▶ **DO THIS**
Reproduce the records below verbatim, starting at the beginning of the records and ending with the line that contains "genus: Lygaeus", including that line.

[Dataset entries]
++++++++
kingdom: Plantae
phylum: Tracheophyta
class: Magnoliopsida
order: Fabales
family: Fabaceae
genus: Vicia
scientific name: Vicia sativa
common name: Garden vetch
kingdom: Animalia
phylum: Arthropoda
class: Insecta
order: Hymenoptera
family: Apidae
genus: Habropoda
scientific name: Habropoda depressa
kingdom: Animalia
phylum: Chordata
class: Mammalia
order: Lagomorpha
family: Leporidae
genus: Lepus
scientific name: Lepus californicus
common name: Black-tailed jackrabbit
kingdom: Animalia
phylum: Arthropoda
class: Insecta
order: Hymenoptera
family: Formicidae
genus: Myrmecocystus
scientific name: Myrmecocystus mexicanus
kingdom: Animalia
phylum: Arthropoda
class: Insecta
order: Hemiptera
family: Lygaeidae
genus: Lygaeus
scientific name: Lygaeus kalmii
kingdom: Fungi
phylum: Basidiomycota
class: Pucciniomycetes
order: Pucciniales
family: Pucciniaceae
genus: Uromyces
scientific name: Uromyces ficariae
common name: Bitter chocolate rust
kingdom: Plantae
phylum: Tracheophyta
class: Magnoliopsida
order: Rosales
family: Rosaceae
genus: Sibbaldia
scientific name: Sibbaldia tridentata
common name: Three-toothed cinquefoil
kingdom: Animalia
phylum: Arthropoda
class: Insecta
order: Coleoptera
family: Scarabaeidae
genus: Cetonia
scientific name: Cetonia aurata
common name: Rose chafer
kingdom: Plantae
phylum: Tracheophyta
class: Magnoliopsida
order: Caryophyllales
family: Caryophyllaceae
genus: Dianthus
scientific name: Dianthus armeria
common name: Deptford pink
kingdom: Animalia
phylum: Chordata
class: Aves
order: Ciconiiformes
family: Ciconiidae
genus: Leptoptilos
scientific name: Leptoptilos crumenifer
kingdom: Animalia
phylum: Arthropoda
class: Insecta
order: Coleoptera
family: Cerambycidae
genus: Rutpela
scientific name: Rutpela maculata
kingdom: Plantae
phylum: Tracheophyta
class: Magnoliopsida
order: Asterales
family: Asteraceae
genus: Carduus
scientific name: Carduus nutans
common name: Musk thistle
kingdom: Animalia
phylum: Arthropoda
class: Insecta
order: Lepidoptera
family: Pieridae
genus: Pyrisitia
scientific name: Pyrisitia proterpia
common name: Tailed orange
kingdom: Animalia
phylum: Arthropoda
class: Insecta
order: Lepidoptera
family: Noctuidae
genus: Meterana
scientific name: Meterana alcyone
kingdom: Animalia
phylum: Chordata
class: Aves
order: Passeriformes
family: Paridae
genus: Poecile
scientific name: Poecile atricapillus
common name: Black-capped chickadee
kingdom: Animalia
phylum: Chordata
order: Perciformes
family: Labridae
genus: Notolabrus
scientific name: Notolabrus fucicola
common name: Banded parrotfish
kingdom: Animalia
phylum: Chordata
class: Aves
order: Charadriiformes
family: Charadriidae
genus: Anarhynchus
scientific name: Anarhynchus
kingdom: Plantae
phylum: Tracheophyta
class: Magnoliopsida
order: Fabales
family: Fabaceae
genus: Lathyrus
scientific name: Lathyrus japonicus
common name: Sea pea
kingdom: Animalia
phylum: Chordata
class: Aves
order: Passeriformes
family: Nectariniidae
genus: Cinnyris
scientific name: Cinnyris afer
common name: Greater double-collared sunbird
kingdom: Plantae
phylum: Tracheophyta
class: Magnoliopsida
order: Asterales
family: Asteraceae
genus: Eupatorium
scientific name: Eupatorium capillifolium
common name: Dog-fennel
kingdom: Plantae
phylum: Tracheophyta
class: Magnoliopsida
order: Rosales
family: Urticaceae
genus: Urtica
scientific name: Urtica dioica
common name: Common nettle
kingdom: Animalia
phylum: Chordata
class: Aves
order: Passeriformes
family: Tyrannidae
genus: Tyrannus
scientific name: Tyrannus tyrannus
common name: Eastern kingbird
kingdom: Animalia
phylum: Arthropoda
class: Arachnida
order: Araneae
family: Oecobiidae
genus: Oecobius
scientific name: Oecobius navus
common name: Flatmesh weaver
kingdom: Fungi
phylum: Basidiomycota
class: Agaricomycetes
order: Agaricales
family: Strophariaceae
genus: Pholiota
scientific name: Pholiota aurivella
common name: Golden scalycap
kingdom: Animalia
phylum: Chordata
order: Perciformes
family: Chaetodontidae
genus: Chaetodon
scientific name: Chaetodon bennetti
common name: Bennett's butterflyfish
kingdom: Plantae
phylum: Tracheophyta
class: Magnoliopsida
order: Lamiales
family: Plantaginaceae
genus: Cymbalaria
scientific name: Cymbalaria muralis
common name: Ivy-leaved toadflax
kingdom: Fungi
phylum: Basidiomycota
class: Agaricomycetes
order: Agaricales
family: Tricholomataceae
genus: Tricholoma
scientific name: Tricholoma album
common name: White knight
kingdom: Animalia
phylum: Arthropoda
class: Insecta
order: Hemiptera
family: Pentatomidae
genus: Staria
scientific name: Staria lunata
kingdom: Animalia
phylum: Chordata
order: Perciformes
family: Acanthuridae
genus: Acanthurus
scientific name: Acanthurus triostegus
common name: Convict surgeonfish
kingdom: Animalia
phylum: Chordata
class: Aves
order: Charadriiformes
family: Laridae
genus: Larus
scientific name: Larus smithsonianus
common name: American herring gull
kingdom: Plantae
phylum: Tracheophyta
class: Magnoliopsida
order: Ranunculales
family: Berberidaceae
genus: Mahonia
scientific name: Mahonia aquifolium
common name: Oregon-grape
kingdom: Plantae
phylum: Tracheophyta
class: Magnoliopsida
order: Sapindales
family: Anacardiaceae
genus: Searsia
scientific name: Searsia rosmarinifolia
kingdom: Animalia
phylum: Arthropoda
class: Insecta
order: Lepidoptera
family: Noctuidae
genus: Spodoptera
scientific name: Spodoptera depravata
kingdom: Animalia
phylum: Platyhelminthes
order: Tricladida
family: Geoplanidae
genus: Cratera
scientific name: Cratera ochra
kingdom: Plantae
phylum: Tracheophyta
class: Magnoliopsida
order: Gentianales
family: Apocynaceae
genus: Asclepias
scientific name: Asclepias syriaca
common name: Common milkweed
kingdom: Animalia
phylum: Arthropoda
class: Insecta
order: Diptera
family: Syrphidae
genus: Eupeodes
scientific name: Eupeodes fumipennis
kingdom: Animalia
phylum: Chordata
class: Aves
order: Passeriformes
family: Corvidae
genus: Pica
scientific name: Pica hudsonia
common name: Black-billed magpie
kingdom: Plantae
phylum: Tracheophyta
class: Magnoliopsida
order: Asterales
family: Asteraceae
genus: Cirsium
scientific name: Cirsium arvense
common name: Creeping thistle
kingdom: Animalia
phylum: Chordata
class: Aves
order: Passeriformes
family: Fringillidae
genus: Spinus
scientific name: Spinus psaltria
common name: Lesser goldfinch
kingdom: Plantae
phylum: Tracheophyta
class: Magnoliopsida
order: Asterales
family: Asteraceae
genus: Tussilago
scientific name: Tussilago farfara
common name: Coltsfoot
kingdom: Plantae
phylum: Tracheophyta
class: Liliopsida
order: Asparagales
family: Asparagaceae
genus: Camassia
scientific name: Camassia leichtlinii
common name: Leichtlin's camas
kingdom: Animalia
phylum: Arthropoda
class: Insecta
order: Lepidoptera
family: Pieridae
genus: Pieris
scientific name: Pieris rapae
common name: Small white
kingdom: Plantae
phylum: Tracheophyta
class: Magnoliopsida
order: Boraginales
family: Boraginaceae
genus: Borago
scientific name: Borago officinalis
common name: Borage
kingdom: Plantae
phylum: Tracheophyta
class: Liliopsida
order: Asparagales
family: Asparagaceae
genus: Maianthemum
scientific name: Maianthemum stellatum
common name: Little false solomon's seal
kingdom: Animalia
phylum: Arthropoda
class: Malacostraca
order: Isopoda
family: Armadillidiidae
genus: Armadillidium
++++++++
▶ **THE ANSWER**
kingdom: Plantae
phylum: Tracheophyta
class: Magnoliopsida
order: Fabales
family: Fabaceae
genus: Vicia
scientific name: Vicia sativa
common name: Garden vetch
kingdom: Animalia
phylum: Arthropoda
class: Insecta
order: Hymenoptera
family: Apidae
genus: Habropoda
scientific name: Habropoda depressa
kingdom: Animalia
phylum: Chordata
class: Mammalia
order: Lagomorpha
family: Leporidae
genus: Lepus
scientific name: Lepus californicus
common name: Black-tailed jackrabbit
kingdom: Animalia
phylum: Arthropoda
class: Insecta
order: Hymenoptera
family: Formicidae
genus: Myrmecocystus
scientific name: Myrmecocystus mexicanus
kingdom: Animalia
phylum: Arthropoda
class: Insecta
order: Hemiptera
family: Lygaeidae
genus: Lygaeus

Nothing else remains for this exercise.